Vous savez nous ne sommes pas tous pareils chacun a sa manière de vivre, cela fait près de 17 ans aujourd’hui que je suis en Angleterre, quand je retourne au pays,  je suis avec la famille et j’arrête de boire la bière. Pour ne pas faire certaines choses qui puissent les décevoir. On s’assoit ensemble on boit bien sans distinction, quand c’est comme ça ils sont contents, ils sentent que leur frère est là, La fraternité de 100 ans en arrière demeure, c’est la moralité de l’histoire en fait. La preuve quand je suis parti j’ai dormi dans la maison où j’ai grandi et a même le sol sur une natte et ils m’ont regardé comme ça avec de grands yeux pleins d’admiration et c’est comme ça, c’est très facile.

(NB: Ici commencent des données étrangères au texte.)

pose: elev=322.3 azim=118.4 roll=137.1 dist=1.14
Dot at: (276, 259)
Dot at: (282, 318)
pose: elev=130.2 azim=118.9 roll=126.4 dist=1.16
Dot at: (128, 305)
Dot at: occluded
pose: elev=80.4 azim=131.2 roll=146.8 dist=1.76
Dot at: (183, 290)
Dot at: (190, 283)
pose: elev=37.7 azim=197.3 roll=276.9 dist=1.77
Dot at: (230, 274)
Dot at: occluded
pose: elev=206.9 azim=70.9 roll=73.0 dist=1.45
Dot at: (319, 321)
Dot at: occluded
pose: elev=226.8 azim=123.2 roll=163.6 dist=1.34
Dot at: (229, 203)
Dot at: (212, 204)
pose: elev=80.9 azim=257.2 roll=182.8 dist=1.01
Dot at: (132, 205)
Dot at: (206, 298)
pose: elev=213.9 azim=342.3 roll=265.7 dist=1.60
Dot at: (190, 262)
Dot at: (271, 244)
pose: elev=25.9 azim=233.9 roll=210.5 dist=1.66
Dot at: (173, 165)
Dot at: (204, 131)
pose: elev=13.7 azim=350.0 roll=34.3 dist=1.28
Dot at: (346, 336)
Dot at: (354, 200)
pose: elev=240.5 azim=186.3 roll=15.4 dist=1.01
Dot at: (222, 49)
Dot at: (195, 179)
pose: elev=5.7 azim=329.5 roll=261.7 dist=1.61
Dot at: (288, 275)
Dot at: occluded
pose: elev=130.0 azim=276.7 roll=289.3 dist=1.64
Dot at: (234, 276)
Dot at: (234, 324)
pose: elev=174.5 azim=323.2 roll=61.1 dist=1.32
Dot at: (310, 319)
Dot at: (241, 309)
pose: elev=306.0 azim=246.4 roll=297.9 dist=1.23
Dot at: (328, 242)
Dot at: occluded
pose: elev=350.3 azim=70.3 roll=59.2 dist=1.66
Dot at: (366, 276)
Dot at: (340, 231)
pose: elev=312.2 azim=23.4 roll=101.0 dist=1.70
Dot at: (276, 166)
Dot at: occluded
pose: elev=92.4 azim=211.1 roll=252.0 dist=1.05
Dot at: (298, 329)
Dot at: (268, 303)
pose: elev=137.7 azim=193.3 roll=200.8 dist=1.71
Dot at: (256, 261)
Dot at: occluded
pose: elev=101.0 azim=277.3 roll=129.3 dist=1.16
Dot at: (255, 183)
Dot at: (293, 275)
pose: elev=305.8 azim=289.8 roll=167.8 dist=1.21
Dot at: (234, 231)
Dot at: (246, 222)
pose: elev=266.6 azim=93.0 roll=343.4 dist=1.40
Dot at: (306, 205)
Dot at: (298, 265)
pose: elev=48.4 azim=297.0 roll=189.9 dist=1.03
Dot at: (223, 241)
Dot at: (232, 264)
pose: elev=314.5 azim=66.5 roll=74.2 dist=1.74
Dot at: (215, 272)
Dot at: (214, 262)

Pour moi c’était une sorte de pèlerinage il fallait le faire.

Depuis combien de temps êtes-vous marié ?

R.L: Ma compagne, ma ravissante compagne je l’ai connue, il y a plus de 10 ans maintenant, en fait c’est elle que Dieu m’a donné.

 

Le mariage a été fait au pays ?

R.L: Non c’est ici dans ce pays où j’ai grandi et où j’ai rencontré ma femme. Nous nous sommes perdus de vue et nous sommes retrouves par la suite. Si on s’est  retrouvé après tout ce temps-là c’est que c’est Dieu qui nous a réunis, je ne veux pas rentrer dans ce débat. Mais ce que je veux dire, c’est que la vie permet des choses.

 

Roland quelles sont vos relations avec les organisateurs des spectacles  et événements ici à Londres ?

R.L: Oui avec les organisateurs d’évènements d’ici c’est une question d’affinité comme vous le savez, il y a des gens qui ne travaillent pas, qui n’ont pas de boulot qui ne payent pas de taxe, on les met en haut. Et nous qui travaillons, qui donnons du boulot à nos frères et sœurs, nous pouvons aider les parents dans les démarches administratives mais on ne nous considère pas. Mais il y a certains et certaines d’entre eux qui nous estiment par exemple maman Ackichi qui me considère beaucoup qui connait un peu ma valeur et que je respecte, quand elle devait organiser  son évènement l’année dernière quand elle m’a approché je suis allé la soutenir sans souci, elle était contente  et elle a encore sollicité mon aide pour cette fois  mais le covid-19 n’a pas permis. Ce qui est important dans la vie ce n’est pas que l’argent. Il faut toujours créer des conditions pour maintenir les relations. Me concernant, lorsque vous dites salut Roland et comment va la famille c’est suffisant pour moi. C’est gentil en fait. Je veux qu’à l’anniversaire de ma femme ou bien l’anniversaire de mon enfant, j’aimerais tout de même te voir venir souhaiter bon anniversaire à ma femme ou à mon fils, leur offrir un petit présent et passer un bon moment avec nous. J’ai des principes, j’ai des valeurs qu’on doit respecter. Je cite maman Ackichi en exemple car pendant le coronavirus elle s’est souvenue de moi en  m’appelant pour me saluer, Mon fils on dit quoi, durant toute la période de Covid-19.

 

Sentez-vous de la jalousie à votre égard de la part des gens ?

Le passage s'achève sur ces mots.